**Instructions for the task**
Every record that follows should be output exactly as it is given.

*** Data provided ***

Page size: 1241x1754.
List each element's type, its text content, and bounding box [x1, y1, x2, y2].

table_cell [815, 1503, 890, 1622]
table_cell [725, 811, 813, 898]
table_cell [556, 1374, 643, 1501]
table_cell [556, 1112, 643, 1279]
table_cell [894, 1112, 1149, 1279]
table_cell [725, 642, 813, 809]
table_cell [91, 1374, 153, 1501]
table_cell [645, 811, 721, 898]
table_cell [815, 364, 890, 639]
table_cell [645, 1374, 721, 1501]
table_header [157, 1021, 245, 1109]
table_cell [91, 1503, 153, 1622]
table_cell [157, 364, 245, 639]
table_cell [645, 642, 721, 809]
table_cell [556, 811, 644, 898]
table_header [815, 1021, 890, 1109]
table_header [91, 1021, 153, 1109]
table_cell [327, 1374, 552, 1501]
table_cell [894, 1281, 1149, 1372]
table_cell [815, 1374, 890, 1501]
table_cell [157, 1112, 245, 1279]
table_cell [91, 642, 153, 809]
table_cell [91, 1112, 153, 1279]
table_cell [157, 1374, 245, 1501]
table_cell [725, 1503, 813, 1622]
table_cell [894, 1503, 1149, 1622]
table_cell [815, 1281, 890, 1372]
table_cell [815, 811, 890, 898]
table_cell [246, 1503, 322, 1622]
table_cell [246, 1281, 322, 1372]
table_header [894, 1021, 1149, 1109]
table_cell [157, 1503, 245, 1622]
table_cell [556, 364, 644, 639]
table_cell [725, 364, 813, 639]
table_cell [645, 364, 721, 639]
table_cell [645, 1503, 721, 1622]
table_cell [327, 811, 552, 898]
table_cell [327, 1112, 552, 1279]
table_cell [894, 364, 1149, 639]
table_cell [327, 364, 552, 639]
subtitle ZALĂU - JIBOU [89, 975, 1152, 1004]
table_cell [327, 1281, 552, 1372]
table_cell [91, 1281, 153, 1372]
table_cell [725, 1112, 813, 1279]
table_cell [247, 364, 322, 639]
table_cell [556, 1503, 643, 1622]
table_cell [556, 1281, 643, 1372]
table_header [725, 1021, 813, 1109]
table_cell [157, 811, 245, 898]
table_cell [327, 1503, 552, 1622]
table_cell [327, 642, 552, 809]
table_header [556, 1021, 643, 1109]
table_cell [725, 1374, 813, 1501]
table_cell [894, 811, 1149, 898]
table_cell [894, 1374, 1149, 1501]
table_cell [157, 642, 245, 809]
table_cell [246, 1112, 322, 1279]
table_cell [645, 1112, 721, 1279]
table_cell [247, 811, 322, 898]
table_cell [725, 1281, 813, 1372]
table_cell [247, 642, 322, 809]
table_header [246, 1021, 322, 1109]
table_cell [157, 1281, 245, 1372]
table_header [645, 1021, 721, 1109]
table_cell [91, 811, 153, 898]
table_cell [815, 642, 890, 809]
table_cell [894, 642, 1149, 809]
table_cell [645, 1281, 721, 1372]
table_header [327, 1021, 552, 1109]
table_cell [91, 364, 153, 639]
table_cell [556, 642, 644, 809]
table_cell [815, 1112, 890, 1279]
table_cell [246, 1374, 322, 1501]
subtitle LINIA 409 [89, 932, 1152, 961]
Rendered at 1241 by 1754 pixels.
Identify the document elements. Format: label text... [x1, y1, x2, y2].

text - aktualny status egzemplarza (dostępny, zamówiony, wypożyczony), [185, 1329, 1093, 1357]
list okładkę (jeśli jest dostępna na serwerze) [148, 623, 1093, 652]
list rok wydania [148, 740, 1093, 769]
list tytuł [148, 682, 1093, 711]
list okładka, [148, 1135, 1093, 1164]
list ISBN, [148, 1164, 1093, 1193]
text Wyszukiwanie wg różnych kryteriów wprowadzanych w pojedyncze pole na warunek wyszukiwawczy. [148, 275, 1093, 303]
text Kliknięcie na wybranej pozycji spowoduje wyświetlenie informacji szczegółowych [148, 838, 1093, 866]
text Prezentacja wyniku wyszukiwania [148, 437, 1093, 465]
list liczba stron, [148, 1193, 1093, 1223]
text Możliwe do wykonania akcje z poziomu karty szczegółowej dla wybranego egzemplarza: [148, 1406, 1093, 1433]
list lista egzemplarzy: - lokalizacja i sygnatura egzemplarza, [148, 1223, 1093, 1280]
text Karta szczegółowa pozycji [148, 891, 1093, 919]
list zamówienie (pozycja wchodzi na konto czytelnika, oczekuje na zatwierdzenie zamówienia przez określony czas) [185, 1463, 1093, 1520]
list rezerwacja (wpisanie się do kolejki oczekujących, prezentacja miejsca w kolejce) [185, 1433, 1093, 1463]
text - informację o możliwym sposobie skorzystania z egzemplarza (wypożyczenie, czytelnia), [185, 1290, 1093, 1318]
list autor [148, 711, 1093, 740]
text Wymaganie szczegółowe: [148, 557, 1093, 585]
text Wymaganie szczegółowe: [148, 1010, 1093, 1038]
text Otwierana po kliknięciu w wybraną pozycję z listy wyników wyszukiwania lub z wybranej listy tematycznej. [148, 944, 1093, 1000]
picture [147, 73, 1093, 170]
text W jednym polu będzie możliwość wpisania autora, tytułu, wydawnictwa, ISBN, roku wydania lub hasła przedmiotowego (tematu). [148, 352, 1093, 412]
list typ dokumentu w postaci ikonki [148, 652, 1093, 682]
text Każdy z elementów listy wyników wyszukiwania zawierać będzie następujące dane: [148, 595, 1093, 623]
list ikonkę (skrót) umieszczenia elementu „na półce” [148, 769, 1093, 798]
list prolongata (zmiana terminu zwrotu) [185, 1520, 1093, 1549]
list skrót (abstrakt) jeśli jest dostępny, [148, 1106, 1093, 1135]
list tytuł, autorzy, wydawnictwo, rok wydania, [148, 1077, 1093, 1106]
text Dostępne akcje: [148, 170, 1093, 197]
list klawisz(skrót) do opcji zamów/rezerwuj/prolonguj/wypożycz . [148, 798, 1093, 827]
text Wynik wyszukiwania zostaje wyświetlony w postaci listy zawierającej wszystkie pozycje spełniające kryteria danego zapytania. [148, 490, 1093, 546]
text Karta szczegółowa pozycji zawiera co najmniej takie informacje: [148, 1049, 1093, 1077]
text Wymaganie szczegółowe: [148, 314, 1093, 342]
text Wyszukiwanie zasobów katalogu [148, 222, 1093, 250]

*** End of Data provided ***

**Answer section**
Page size: 1241x1754.
List each element's type, its text content, and bounding box [x1, y1, x2, y2].

table_cell [815, 1503, 890, 1622]
table_cell [725, 811, 813, 898]
table_cell [556, 1374, 643, 1501]
table_cell [556, 1112, 643, 1279]
table_cell [894, 1112, 1149, 1279]
table_cell [725, 642, 813, 809]
table_cell [91, 1374, 153, 1501]
table_cell [645, 811, 721, 898]
table_cell [815, 364, 890, 639]
table_cell [645, 1374, 721, 1501]
table_header [157, 1021, 245, 1109]
table_cell [91, 1503, 153, 1622]
table_cell [157, 364, 245, 639]
table_cell [645, 642, 721, 809]
table_cell [556, 811, 644, 898]
table_header [815, 1021, 890, 1109]
table_header [91, 1021, 153, 1109]
table_cell [327, 1374, 552, 1501]
table_cell [894, 1281, 1149, 1372]
table_cell [815, 1374, 890, 1501]
table_cell [157, 1112, 245, 1279]
table_cell [91, 642, 153, 809]
table_cell [91, 1112, 153, 1279]
table_cell [157, 1374, 245, 1501]
table_cell [725, 1503, 813, 1622]
table_cell [894, 1503, 1149, 1622]
table_cell [815, 1281, 890, 1372]
table_cell [815, 811, 890, 898]
table_cell [246, 1503, 322, 1622]
table_cell [246, 1281, 322, 1372]
table_header [894, 1021, 1149, 1109]
table_cell [157, 1503, 245, 1622]
table_cell [556, 364, 644, 639]
table_cell [725, 364, 813, 639]
table_cell [645, 364, 721, 639]
table_cell [645, 1503, 721, 1622]
table_cell [327, 811, 552, 898]
table_cell [327, 1112, 552, 1279]
table_cell [894, 364, 1149, 639]
table_cell [327, 364, 552, 639]
subtitle ZALĂU - JIBOU [89, 975, 1152, 1004]
table_cell [327, 1281, 552, 1372]
table_cell [91, 1281, 153, 1372]
table_cell [725, 1112, 813, 1279]
table_cell [247, 364, 322, 639]
table_cell [556, 1503, 643, 1622]
table_cell [556, 1281, 643, 1372]
table_header [725, 1021, 813, 1109]
table_cell [157, 811, 245, 898]
table_cell [327, 1503, 552, 1622]
table_cell [327, 642, 552, 809]
table_header [556, 1021, 643, 1109]
table_cell [725, 1374, 813, 1501]
table_cell [894, 811, 1149, 898]
table_cell [894, 1374, 1149, 1501]
table_cell [157, 642, 245, 809]
table_cell [246, 1112, 322, 1279]
table_cell [645, 1112, 721, 1279]
table_cell [247, 811, 322, 898]
table_cell [725, 1281, 813, 1372]
table_cell [247, 642, 322, 809]
table_header [246, 1021, 322, 1109]
table_cell [157, 1281, 245, 1372]
table_header [645, 1021, 721, 1109]
table_cell [91, 811, 153, 898]
table_cell [815, 642, 890, 809]
table_cell [894, 642, 1149, 809]
table_cell [645, 1281, 721, 1372]
table_header [327, 1021, 552, 1109]
table_cell [91, 364, 153, 639]
table_cell [556, 642, 644, 809]
table_cell [815, 1112, 890, 1279]
table_cell [246, 1374, 322, 1501]
subtitle LINIA 409 [89, 932, 1152, 961]
Rendered at 1241 by 1754 pixels.
Identify the document elements. Format: label text... [x1, y1, x2, y2].

text - aktualny status egzemplarza (dostępny, zamówiony, wypożyczony), [185, 1329, 1093, 1357]
list okładkę (jeśli jest dostępna na serwerze) [148, 623, 1093, 652]
list rok wydania [148, 740, 1093, 769]
list tytuł [148, 682, 1093, 711]
list okładka, [148, 1135, 1093, 1164]
list ISBN, [148, 1164, 1093, 1193]
text Wyszukiwanie wg różnych kryteriów wprowadzanych w pojedyncze pole na warunek wyszukiwawczy. [148, 275, 1093, 303]
text Kliknięcie na wybranej pozycji spowoduje wyświetlenie informacji szczegółowych [148, 838, 1093, 866]
text Prezentacja wyniku wyszukiwania [148, 437, 1093, 465]
list liczba stron, [148, 1193, 1093, 1223]
text Możliwe do wykonania akcje z poziomu karty szczegółowej dla wybranego egzemplarza: [148, 1406, 1093, 1433]
list lista egzemplarzy: - lokalizacja i sygnatura egzemplarza, [148, 1223, 1093, 1280]
text Karta szczegółowa pozycji [148, 891, 1093, 919]
list zamówienie (pozycja wchodzi na konto czytelnika, oczekuje na zatwierdzenie zamówienia przez określony czas) [185, 1463, 1093, 1520]
list rezerwacja (wpisanie się do kolejki oczekujących, prezentacja miejsca w kolejce) [185, 1433, 1093, 1463]
text - informację o możliwym sposobie skorzystania z egzemplarza (wypożyczenie, czytelnia), [185, 1290, 1093, 1318]
list autor [148, 711, 1093, 740]
text Wymaganie szczegółowe: [148, 557, 1093, 585]
text Wymaganie szczegółowe: [148, 1010, 1093, 1038]
text Otwierana po kliknięciu w wybraną pozycję z listy wyników wyszukiwania lub z wybranej listy tematycznej. [148, 944, 1093, 1000]
picture [147, 73, 1093, 170]
text W jednym polu będzie możliwość wpisania autora, tytułu, wydawnictwa, ISBN, roku wydania lub hasła przedmiotowego (tematu). [148, 352, 1093, 412]
list typ dokumentu w postaci ikonki [148, 652, 1093, 682]
text Każdy z elementów listy wyników wyszukiwania zawierać będzie następujące dane: [148, 595, 1093, 623]
list ikonkę (skrót) umieszczenia elementu „na półce” [148, 769, 1093, 798]
list prolongata (zmiana terminu zwrotu) [185, 1520, 1093, 1549]
list skrót (abstrakt) jeśli jest dostępny, [148, 1106, 1093, 1135]
list tytuł, autorzy, wydawnictwo, rok wydania, [148, 1077, 1093, 1106]
text Dostępne akcje: [148, 170, 1093, 197]
list klawisz(skrót) do opcji zamów/rezerwuj/prolonguj/wypożycz . [148, 798, 1093, 827]
text Wynik wyszukiwania zostaje wyświetlony w postaci listy zawierającej wszystkie pozycje spełniające kryteria danego zapytania. [148, 490, 1093, 546]
text Karta szczegółowa pozycji zawiera co najmniej takie informacje: [148, 1049, 1093, 1077]
text Wymaganie szczegółowe: [148, 314, 1093, 342]
text Wyszukiwanie zasobów katalogu [148, 222, 1093, 250]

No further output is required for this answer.